■ Task brief:
Scan the entries for lines with the word "Deonarine" and copy those lines.

(Dataset entries)
▬▬▬▬▬▬
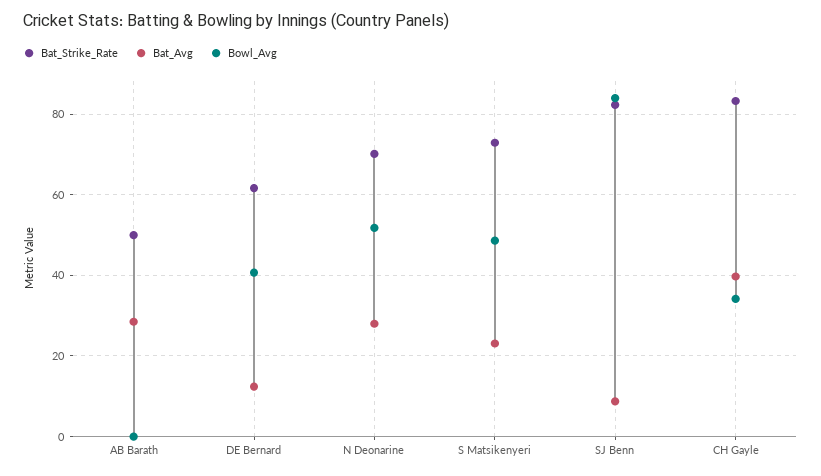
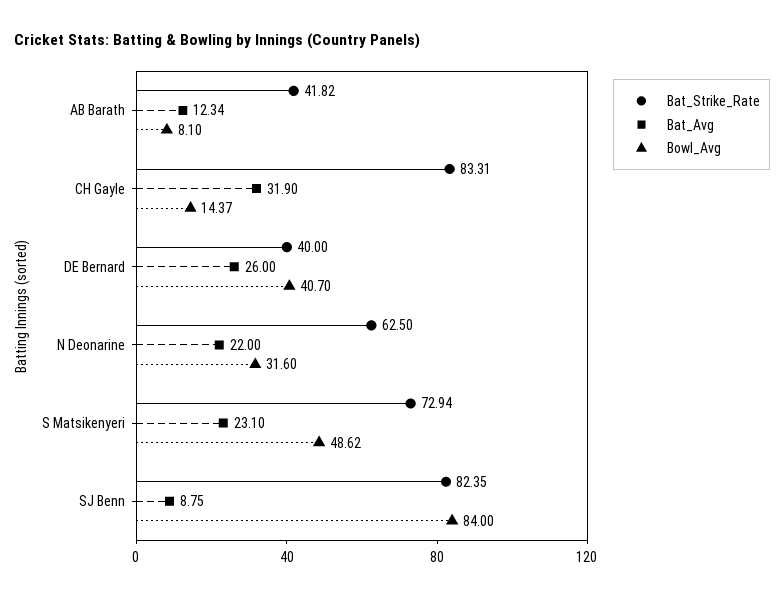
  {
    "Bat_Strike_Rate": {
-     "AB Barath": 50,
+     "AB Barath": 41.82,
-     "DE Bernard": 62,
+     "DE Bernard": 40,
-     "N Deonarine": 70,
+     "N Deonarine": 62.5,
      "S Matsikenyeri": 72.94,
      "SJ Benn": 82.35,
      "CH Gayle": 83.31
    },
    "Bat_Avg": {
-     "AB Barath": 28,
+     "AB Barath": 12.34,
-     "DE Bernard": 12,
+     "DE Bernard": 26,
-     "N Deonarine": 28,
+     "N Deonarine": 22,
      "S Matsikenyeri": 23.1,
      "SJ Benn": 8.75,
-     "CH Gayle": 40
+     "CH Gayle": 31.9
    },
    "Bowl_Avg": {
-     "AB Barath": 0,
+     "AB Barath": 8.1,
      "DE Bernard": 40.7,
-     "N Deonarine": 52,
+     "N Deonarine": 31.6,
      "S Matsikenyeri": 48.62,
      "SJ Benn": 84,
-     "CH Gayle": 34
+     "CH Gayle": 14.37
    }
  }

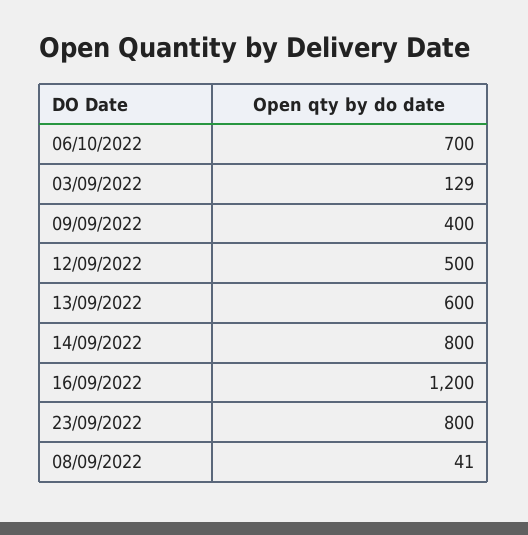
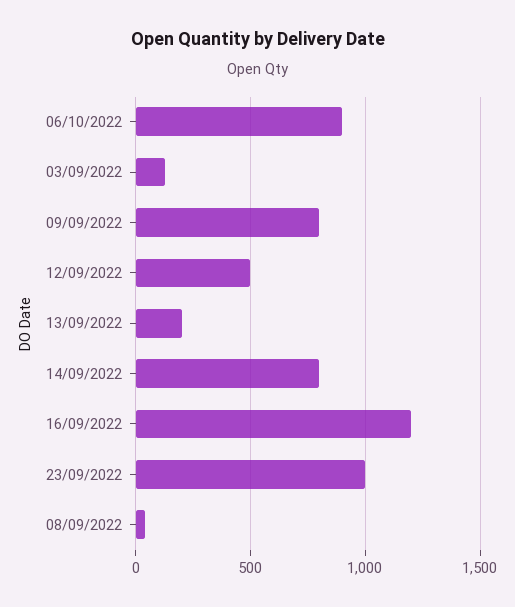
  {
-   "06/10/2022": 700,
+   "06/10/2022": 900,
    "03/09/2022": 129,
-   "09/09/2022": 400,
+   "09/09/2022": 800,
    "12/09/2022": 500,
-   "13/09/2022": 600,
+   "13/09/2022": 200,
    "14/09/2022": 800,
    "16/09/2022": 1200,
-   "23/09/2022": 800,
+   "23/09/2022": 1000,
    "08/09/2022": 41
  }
▬▬▬▬▬▬
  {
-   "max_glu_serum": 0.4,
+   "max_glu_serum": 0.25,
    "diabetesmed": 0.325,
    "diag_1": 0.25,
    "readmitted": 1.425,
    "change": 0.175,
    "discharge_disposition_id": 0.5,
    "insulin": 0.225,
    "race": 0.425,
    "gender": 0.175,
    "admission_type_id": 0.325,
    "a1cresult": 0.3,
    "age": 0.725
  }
▬▬▬▬▬▬
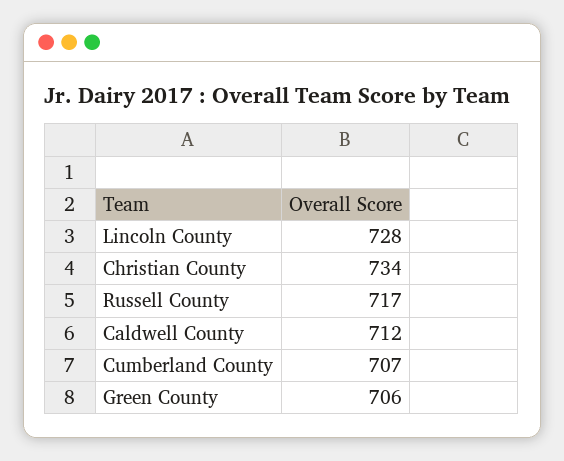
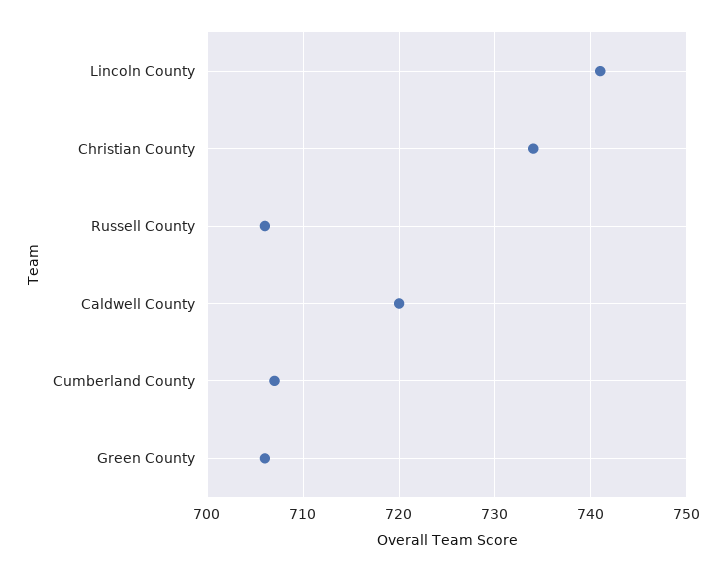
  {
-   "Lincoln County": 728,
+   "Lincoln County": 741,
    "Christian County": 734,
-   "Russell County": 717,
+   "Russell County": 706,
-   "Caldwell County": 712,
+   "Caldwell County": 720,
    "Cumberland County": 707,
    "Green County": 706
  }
▬▬▬▬▬▬
■ Expected output:
-     "N Deonarine": 70,
+     "N Deonarine": 62.5,
-     "N Deonarine": 28,
+     "N Deonarine": 22,
-     "N Deonarine": 52,
+     "N Deonarine": 31.6,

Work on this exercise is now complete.